MixGenie: A Mixing Assistant for Audiotools

Inspiration

Most assistive mixing systems are web-based, requiring users to submit tracks and receive a mix, which lacks control and an effective workflow. We want to integrate one that applies gain and pan settings per track to create a demo mix into a DAW. We chose Audiotools for our project and use the recently released SDK for the task.

Impact

Democratises music production by giving creators an AI mixing assistant within their workflow that reduces friction and speeds up the process.

How we built it

This script automates the process of applying audio mixing settings (post-gain and panning) to the first eight channels of an Audiotool project. It uses an ONNX AI model (AImix_model.onnx) to generate these settings based on audio samples.

The biggest challenge in our case is that the system needs to access all tracks and apply back effects to all the tracks. Hence, a typical VST solution for one track wouldn't have worked in our case. We list our approach and some of the solutions to circumvent SDK limitations here.

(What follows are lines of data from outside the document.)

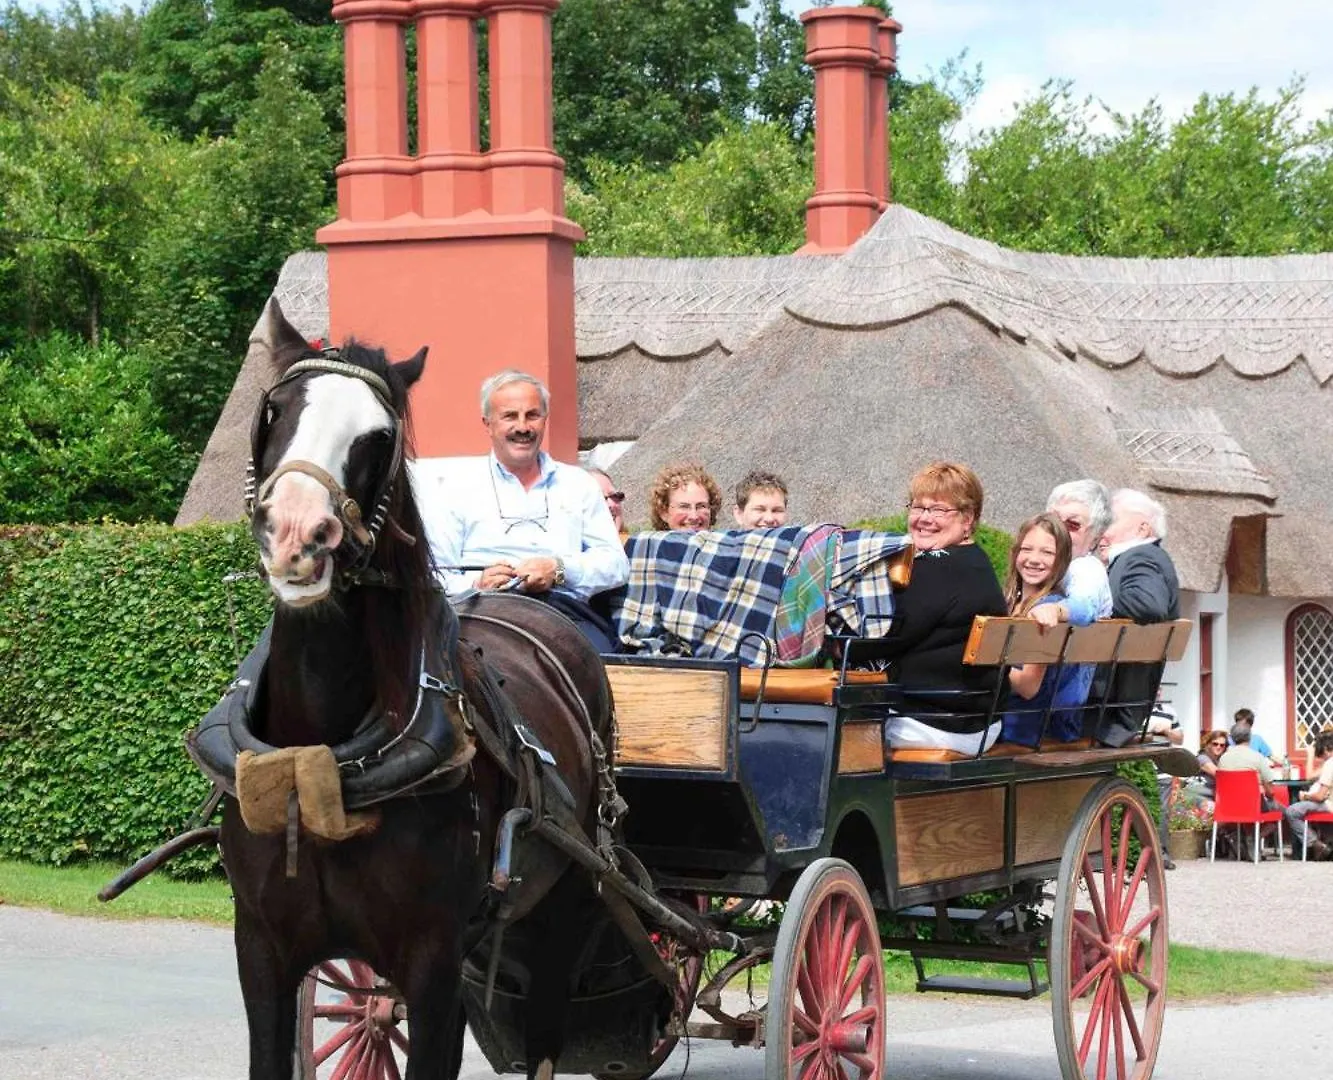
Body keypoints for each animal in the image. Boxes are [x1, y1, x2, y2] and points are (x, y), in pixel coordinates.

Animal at [218, 297, 613, 1077]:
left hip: (564, 901)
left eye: (379, 437)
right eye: (274, 410)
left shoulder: (434, 965)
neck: (327, 754)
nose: (298, 532)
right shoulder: (262, 952)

1. Polyfill `localStorage`

Since the script runs in a Node.js environment, which lacks the browser's localStorage object, a simple in-memory mock is created. This is necessary to satisfy the Audiotool SDK, which may have a dependency on localStorage.

2. Environment Variable Loading

The script robustly loads configuration from a .env file.

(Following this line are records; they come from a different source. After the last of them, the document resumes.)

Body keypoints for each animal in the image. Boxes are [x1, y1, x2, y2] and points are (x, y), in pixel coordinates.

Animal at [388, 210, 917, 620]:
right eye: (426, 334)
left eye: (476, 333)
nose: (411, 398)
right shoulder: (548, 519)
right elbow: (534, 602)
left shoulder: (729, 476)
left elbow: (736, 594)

It searches for the .env file in both the current working directory and the script's parent directory.
It uses the dotenv library for initial loading.
A custom function, manualEnvInject, provides a fallback to parse the .env file manually. This function is designed to handle various text encodings and formats, ensuring that variables like AT_PAT (Audiotool Personal Access Token) and AT_PROJECT_URL are loaded correctly.

3. Argument Parsing

This section prepares the parameters required for the script's operation.

It sets a TARGET_COUNT of 8, meaning it will only modify the first eight mixer channels.
Helper functions are used to parse comma-separated strings from environment variables into arrays of numbers. These functions are tolerant of different delimiters and whitespace.
It retrieves the AT_PAT, AT_PROJECT_URL, and an optional AT_NEXUS_MODULE path from the environment variables and validates that the required ones are present.

4. Audiotool SDK Loading and Project Connection

This part of the script handles connecting to the Audiotool platform.

discoverAudiotoolCandidates: This function intelligently locates the installed Audiotool SDK (@audiotool/nexus) by checking common package names and the project's package.json.
loadAudiotoolModule: It imports the discovered SDK module.
openSyncedProject: It establishes a connection to the Audiotool project specified by AT_PROJECT_URL. The function is compatible with multiple versions of the SDK's API for authentication and project synchronisation.

5. Applying the Mix

This is the core logic where the script modifies the Audiotool project.

applyMixToFirstEight: This function queries the project for all mixer channels, sorts them by their index, and selects the first eight.
It then iterates through these channels and applies the postGain and pan values generated by the AI model.
The modifications are performed using the nexus.modify function, which ensures changes are synced with the Audiotool server.
The script includes detailed logging for each step, indicating which channel is being modified and the values being applied.

6. Main Process

The main function orchestrates the entire workflow:

It reads the audio sample file paths from the downloads directory.
It calls the runModel function (from run-model.ts), passing the AI model, a music genre, the audio file paths, and a list of instruments. This function returns the POSTGAINS and PANS arrays.
It loads the Audiotool SDK and connects to the project.
It calls applyMixToFirstEight to apply the generated settings.
Finally, it ensures the connection to the project is properly closed.

The script is executed by calling main(), with top-level error handling to catch any exceptions that may occur during the process.

We train the AI model from https://github.com/csteinmetz1/automix-toolkit/tree/main on MEdleyDB and mixing secrets research datasets. Once it is trained, we generate an ONNX checkpoint. This enables easy integration with JavaScript and is much smaller in size.

Challenges we ran into

Adapting backend and frontend

We first found it difficult to keep track of the order in which samples appear in the project because of the API limitations, and also to import and track instrument names.

Accomplishments that we're proud of

We successfully developed the backend by night and had a great team with varied skills who could each take on independent tasks.

What we learned

We learnt how to work with the Audiotools API and discovered that we ended up being a very good team to work with.

What's next for Mixing Assistant

We want to add support for text conditioning within the model and UI. We also want to expand the backend to dynamically support any number of tracks (limitation per the model to 16). Further, a bit more challenging, we would like to support more audio effects beyond gain and panning.